VERS UN MODÈLE FAVORABLE À TOUS
Les initiateurs de Jai Jagat, dont Rajagopal, le leader d’Ek- ta Parishad, en dignes héritiers de Gandhi, agissent de la même façon en cherchant à instaurer un dialogue avec les Nations Unies, les autres organisations internationales (OMC, FMI, Banque mondiale) et le gouvernement Indien. Il ne s’agit pas de cautionner leurs politiques ou de promouvoir leurs actions, mais bien de dialoguer avec ces institu- tions de façon exigeante, afin de les inciter à travailler dans le sens et selon les objectifs recherchés. En l’occurrence, pour favoriser un modèle de développement favorable à tous, et en particulier aux plus démunis, en Inde et partout ailleurs sur la planète. C’est pourquoi Jai Jagat s’appuie notamment sur les 17 Objectifs de développement durable (ODD) de l’Agenda 2030. Non pas pour les promouvoir mais bien pour les prendre au mot, puisqu’ils ont été adoptés par l’ensemble des États s’étant engagés à les mettre en œuvre d’ici 2030. Le premier objectif consiste par exemple à « éliminer la pauvreté sous toutes ses formes et partout dans le monde », pas de la réduire, mais bien de la supprimer. En cette période de confinement généralisé de milliards de personnes pour lutter contre la pandémie du Covid-19, alors que la faim menace à nouveau des millions d’entre eux, ces mots ont un sens et illustrent l’ampleur de la tâche. En prenant au sérieux l’Agenda 2030, Jai Jagat œuvre dans l’intérêt de tous, y compris les institutions elles-mêmes en les incitant à respecter leurs engagements. De ce fait, la campagne élar- git ses possibilités d’alliance, ses adhérents potentiels et sa crédibilité.

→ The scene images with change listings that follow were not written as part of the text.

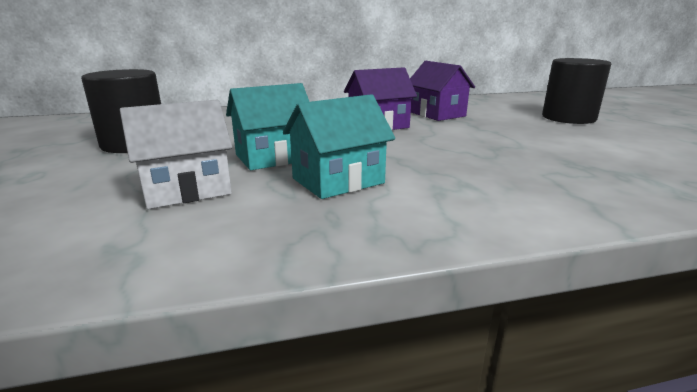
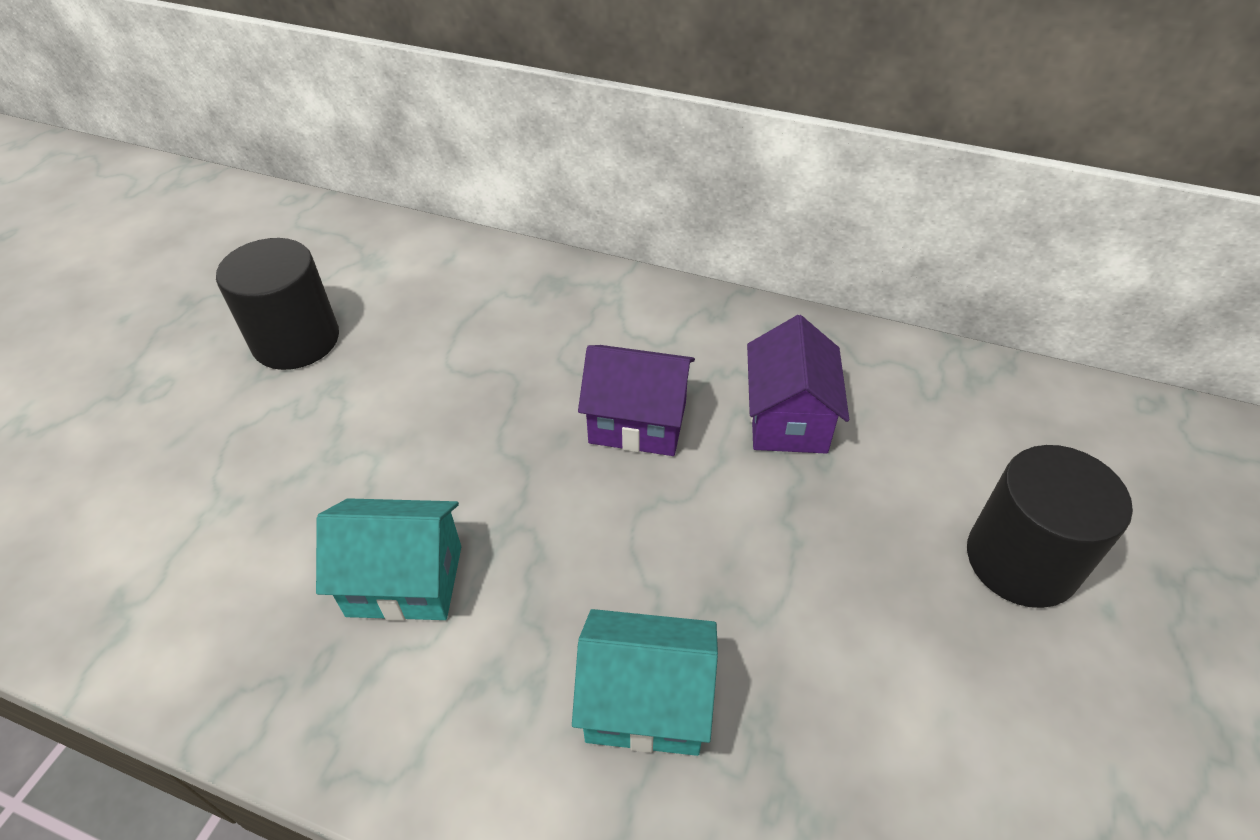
camera: 35 degrees right, 25 degrees up
white house [120,100,232,209] -> none
turquoise house [226,83,310,170] -> turquoise house moved to [572,609,718,756]

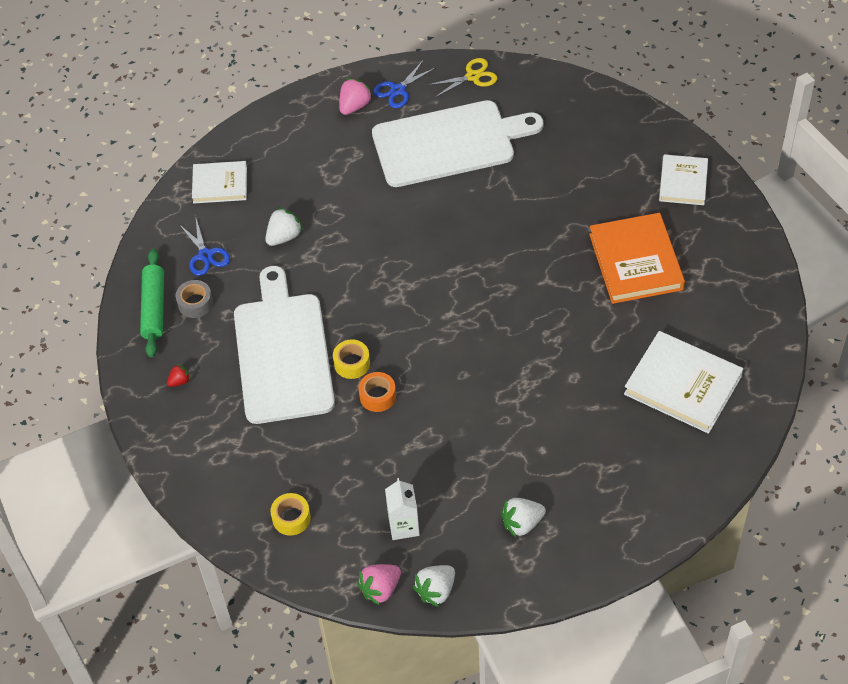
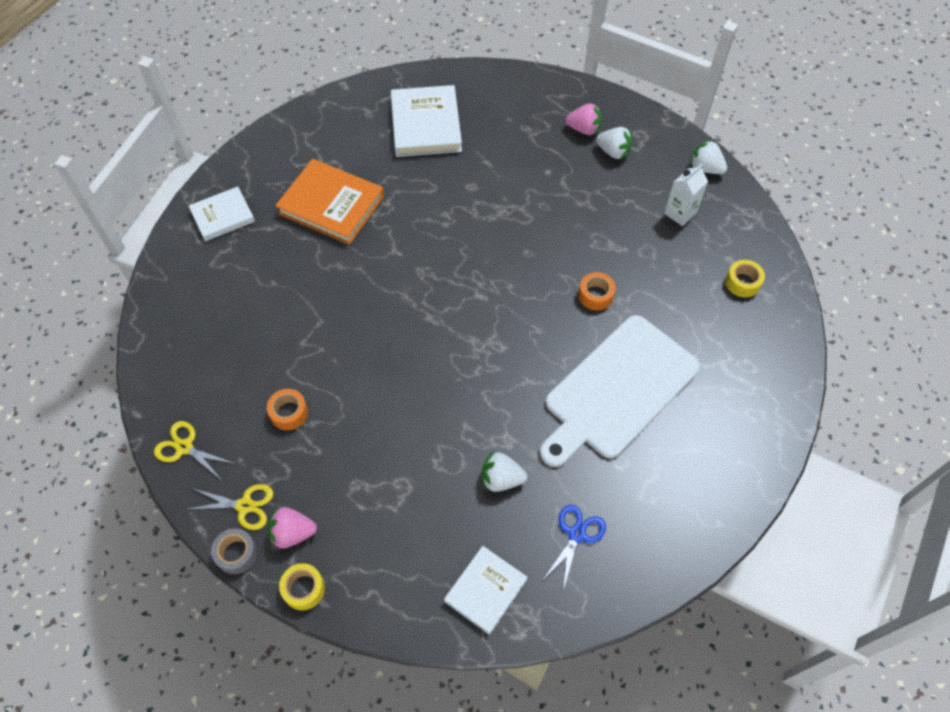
camera: 130 degrees left, 5 degrees up
green rolling pin [140,249,164,358] -> none
red strawberry [167,364,191,387] -> none
grey tape [176,280,213,318] -> grey tape moved to [211,528,257,574]
white book [192,161,247,204] -> white book turned 75 degrees clockwise [444,546,527,635]
yellow tape [333,339,370,379] -> yellow tape moved to [279,563,325,610]
pink strawberry [357,564,401,606] -> pink strawberry moved to [565,103,602,135]
white cutting board [372,100,543,187] -> orange tape [267,389,308,430]
blue scissors [373,59,437,108] -> yellow scissors [186,484,274,530]
white strawberry [413,565,455,607] -> white strawberry turned 150 degrees counterclockwise [690,139,727,174]
orange book [589,213,685,304] -> orange book turned 75 degrees clockwise [275,159,384,245]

C’est de cette manière que la non-violence peut s’avérer efficace vis-à-vis des institutions, non pas comme fin en soi mais comme stratégie de dialogue exigeante permettant un rapport de force au final favorable à tous les acteurs.
1 - Lire Peter Gelderloos, Comment la non-violence protège l’État : essai sur l’inefficacité des mouvements sociaux (français), broché, 2 juin 2018.
2 - Lire par exemple Chantal Mouffe sur le populisme de gauche : www.lemonde. fr/idees/article/2016/04/20/chantal-mouffe-pour-un-populisme-de- gauche_4905460_3232.html
3 - Gandhi, The Collected Works of Mahatma Gandhi, Ahmedabad, The Publications Division, Ministry of Information and Broadcasting, Government of India, 1965, Vol. 18, p. 132-133.